*TESTO DA LEGGERE*.
----
Sentenza Sentenza Cassazione Civile n. 32488 del 12/12/2019

Cassazione civile sez. III, 12/12/2019, (ud. 27/09/2019, dep. 12/12/2019), n.32488

LA CORTE SUPREMA DI CASSAZIONE

SEZIONE TERZA CIVILE

Composta dagli Ill.mi Sigg.ri Magistrati:

Dott. VIVALDI Roberta – Presidente –

Dott. DI FLORIO Antonella – rel. Consigliere –

Dott. OLIVIERI Stefano – Consigliere –

Dott. CIGNA Mario – Consigliere –

Dott. CIRILLO Francesco Maria – Consigliere –

ha pronunciato la seguente:

ORDINANZA

sul ricorso 19188/2018 proposto da:

R. COSTRUZIONI SRL, in persona dell’Amministratore Unico,

domiciliata ex lege in ROMA, presso la CANCELLERIA DELLA CORTE DI

CASSAZIONE, rappresentata e difesa dall’avvocato GIANLUCA ACCARDI;

– ricorrente –

contro

M.R.A., elettivamente domiciliata in ROMA, VIA RIPETTA

22, presso lo studio dell’avvocato SERGIO RUSSO, che la rappresenta

e difende;

– controricorrente –

avverso la sentenza n. 1910/2018 della CORTE D’APPELLO di ROMA,

depositata il 26/03/2018;

udita la relazione della causa svolta nella Camera di consiglio del

27/09/2019 dal Consigliere Dott. ANTONELLA DI FLORIO.
----
*DATI MOSTRATI*.

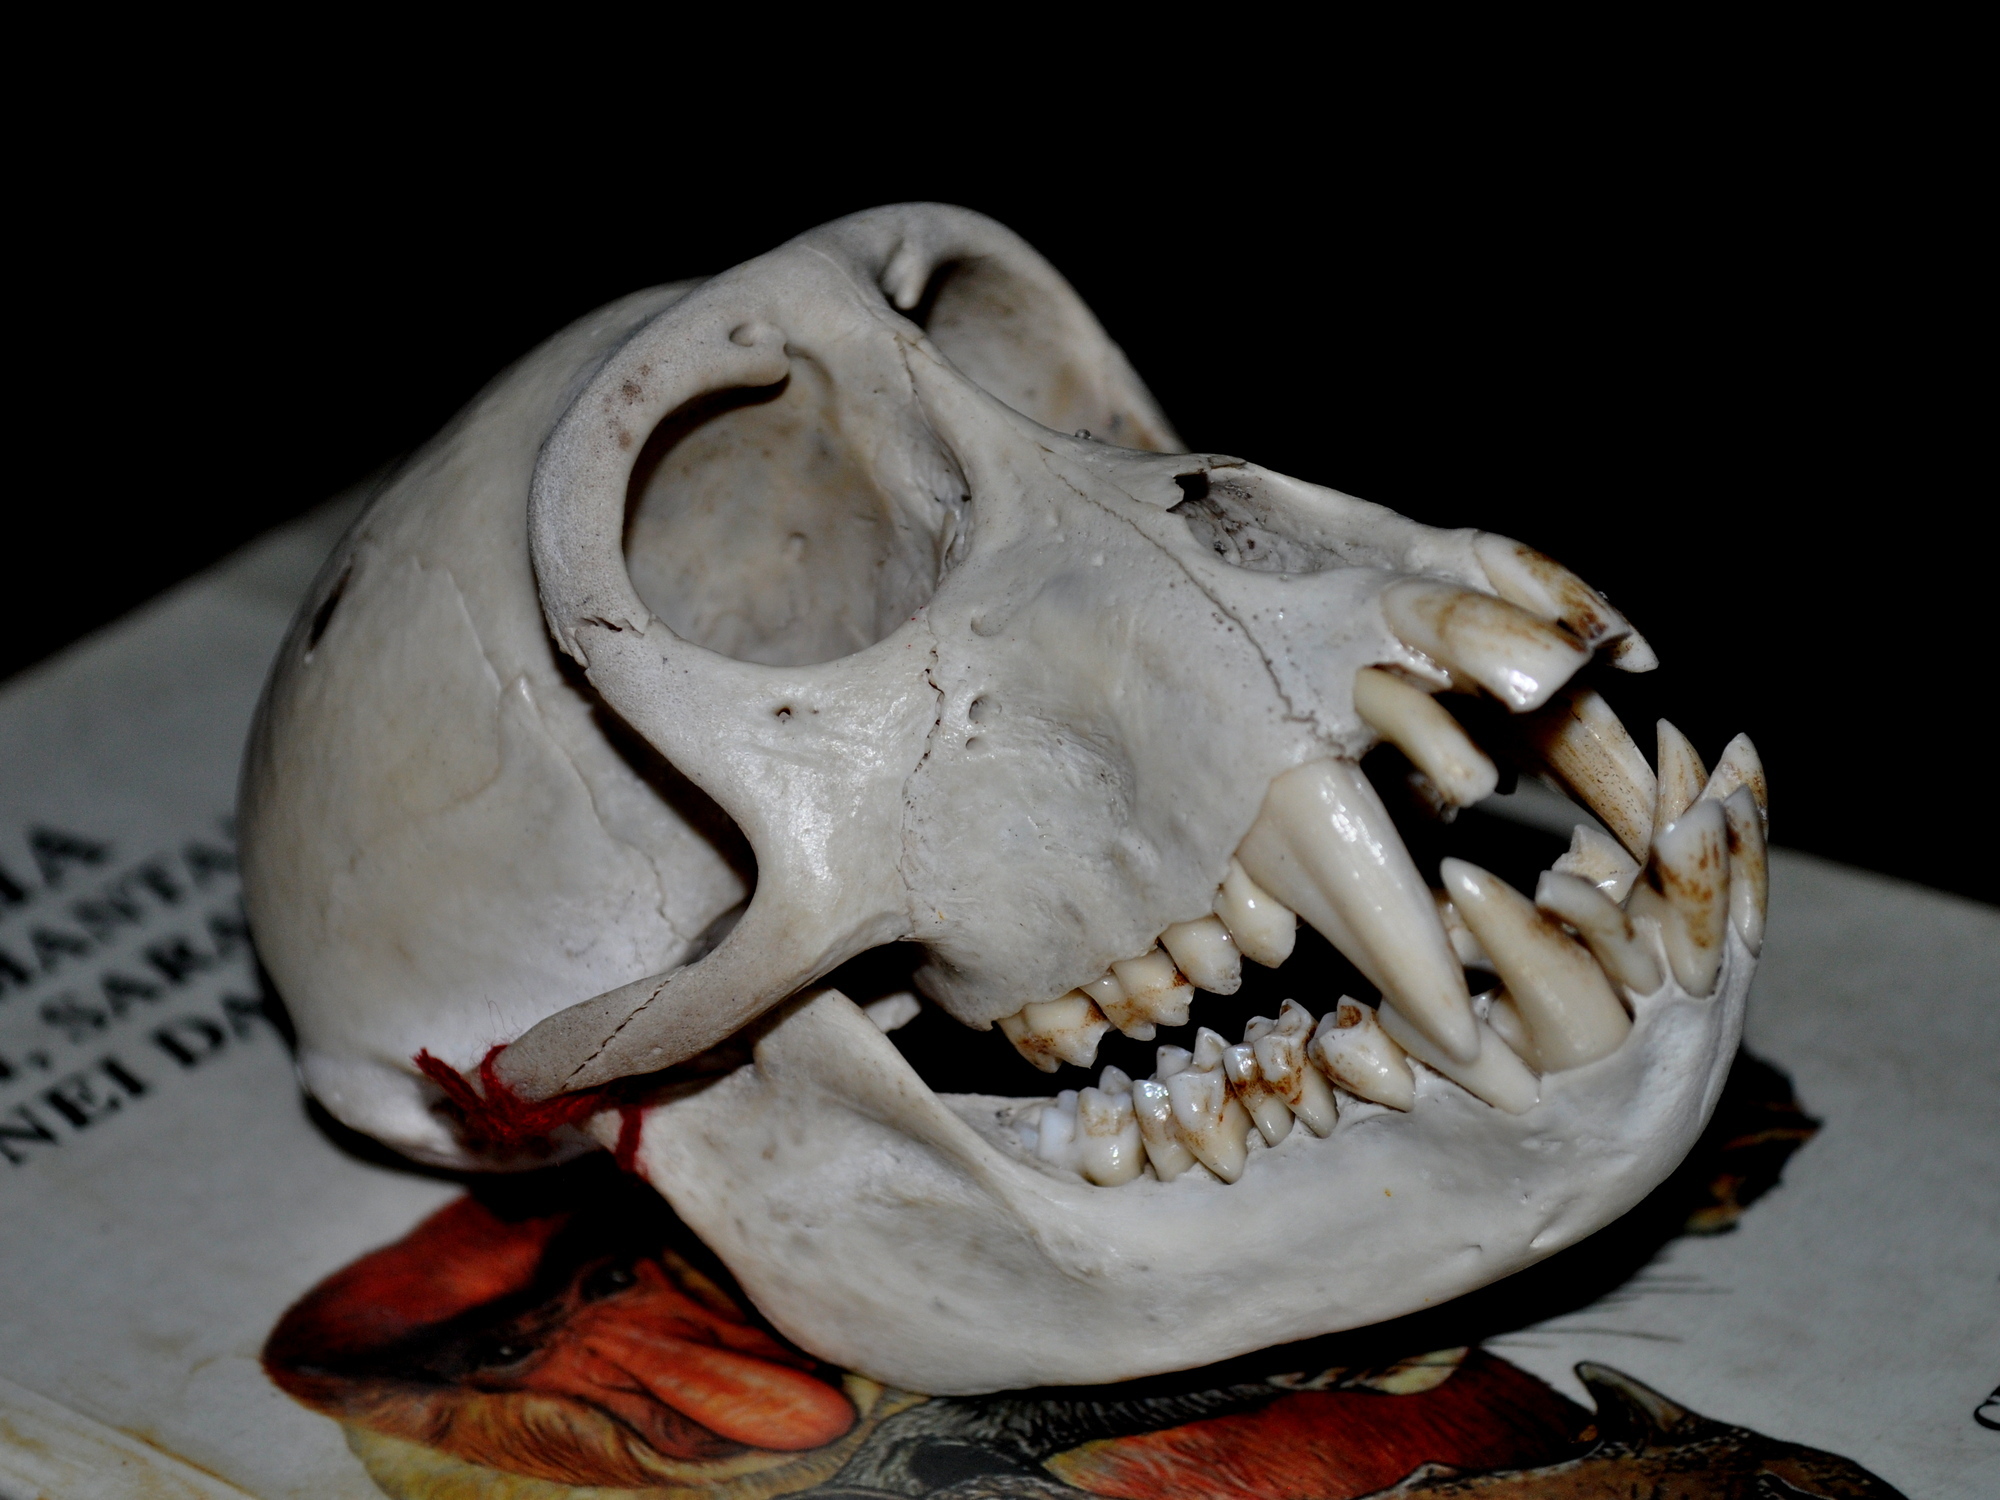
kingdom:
----
*COMPITO*. Riporta testualmente il passo dell'ordinanza della Cassazione, tutto ciò che va da "22, presso lo" giù fino a "ANTONELLA DI FLORIO.".

*SOLUZIONE*.
22, presso lo studio dell’avvocato SERGIO RUSSO, che la rappresenta

e difende;

– controricorrente –

avverso la sentenza n. 1910/2018 della CORTE D’APPELLO di ROMA,

depositata il 26/03/2018;

udita la relazione della causa svolta nella Camera di consiglio del

27/09/2019 dal Consigliere Dott. ANTONELLA DI FLORIO.